O artigo 45 da lei pretendia impedir o humor como ferramenta política. De fato, o humor pode ridicularizar um candidato político, mas isso também pode ser feito por meio de uma argumentação sóbria, destituída do escárnio. Isso leva ao questionamento dos motivos que levariam à proibição de uma sátira, mas não de uma construção argumentativa racional. Que poder é esse do humor? A característica da socialização que o humor proporciona como assevera Bergson (1983) parece ser realmente impactante.

A Teoria da Superioridade do humor fornece algumas pistas para tentar responder melhor os questionamentos feitos no parágrafo anterior. Hobbes (1651) destaca que no humor, a graça está na depreciação do outro, numa disputa em que estão presentes jogos de forças. Esse olhar não esclarece completamente as questões suscitadas, mas aponta um norte para a compreensão dos motivos do humor ser temido e, muitas vezes, reprimido e censurado.

O julgamento da ADI 4.451 pelo plenário do STF reafirma uma das construções teóricas desenvolvidas nessa tese, a de que o humor é qualificado enquanto liberdade de expressão. Portanto, seu uso corresponde ao exercício de cidadania que fortalece a democracia. No referido acórdão, o Ministro relator Alexandre de Moraes consignou:

O direito fundamental à liberdade de expressão, portanto, não se direciona somente a proteger as opiniões supostamente verdadeiras, admiráveis ou convencionais, mas também àquelas que são duvidosas, exageradas, condenáveis, satíricas, humorísticas, bem como as não compartilhadas pelas maiorias (Kingsley Pictures Corp. v. Regents, 360 U.S 684, 688-89, 1959). Ressalte-se que, mesmo as declarações errôneas, estão sob a guarda dessa garantia constitucional. (BRASIL, 2019, p.18)
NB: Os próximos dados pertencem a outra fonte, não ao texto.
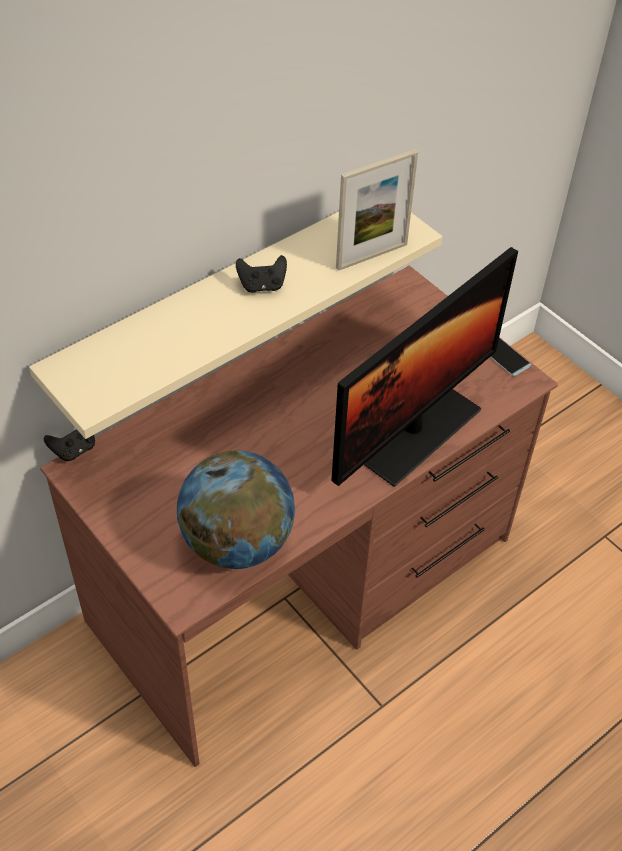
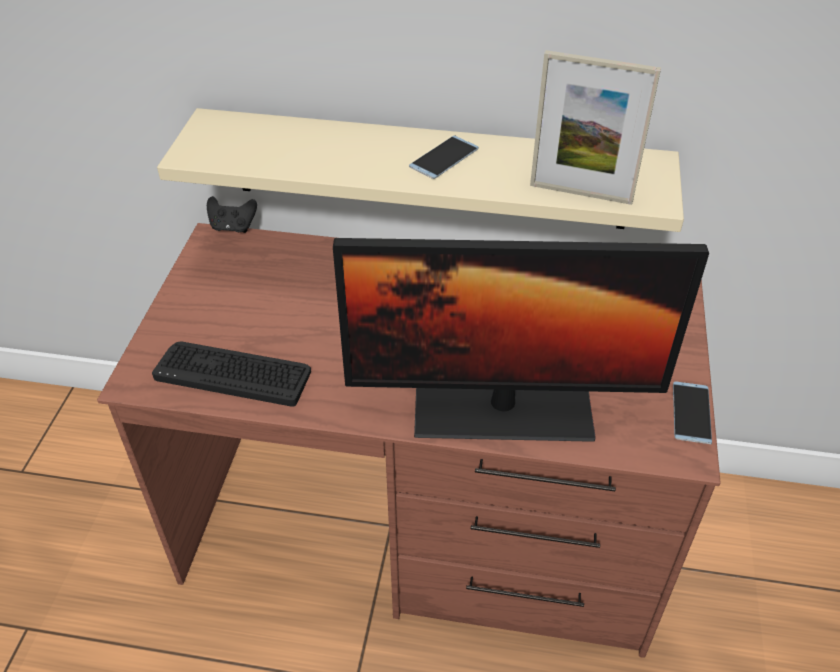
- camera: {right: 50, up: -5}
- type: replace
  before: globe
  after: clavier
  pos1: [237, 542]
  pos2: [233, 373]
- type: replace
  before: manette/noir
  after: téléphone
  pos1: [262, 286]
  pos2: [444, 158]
Ainda que se verifique no julgamento a preservação do direito de cidadania e liberdade de expressão por meio do humor, o simples fato de ele ter sido objeto de

um julgamento no plenário do órgão máximo do Judiciário já aponta para um movimento tendente a pôr em dúvida as possibilidades de exercício desse direito democrático. Estando o direito à liberdade de expressão por meio do humor preservado no julgamento da ADI 4.451, passa-se a analisar um outro viés da cidadania que agoniza nas legislações educacionais: a racionalidade da formação para o trabalho que se impõe diante da formação para a cidadania.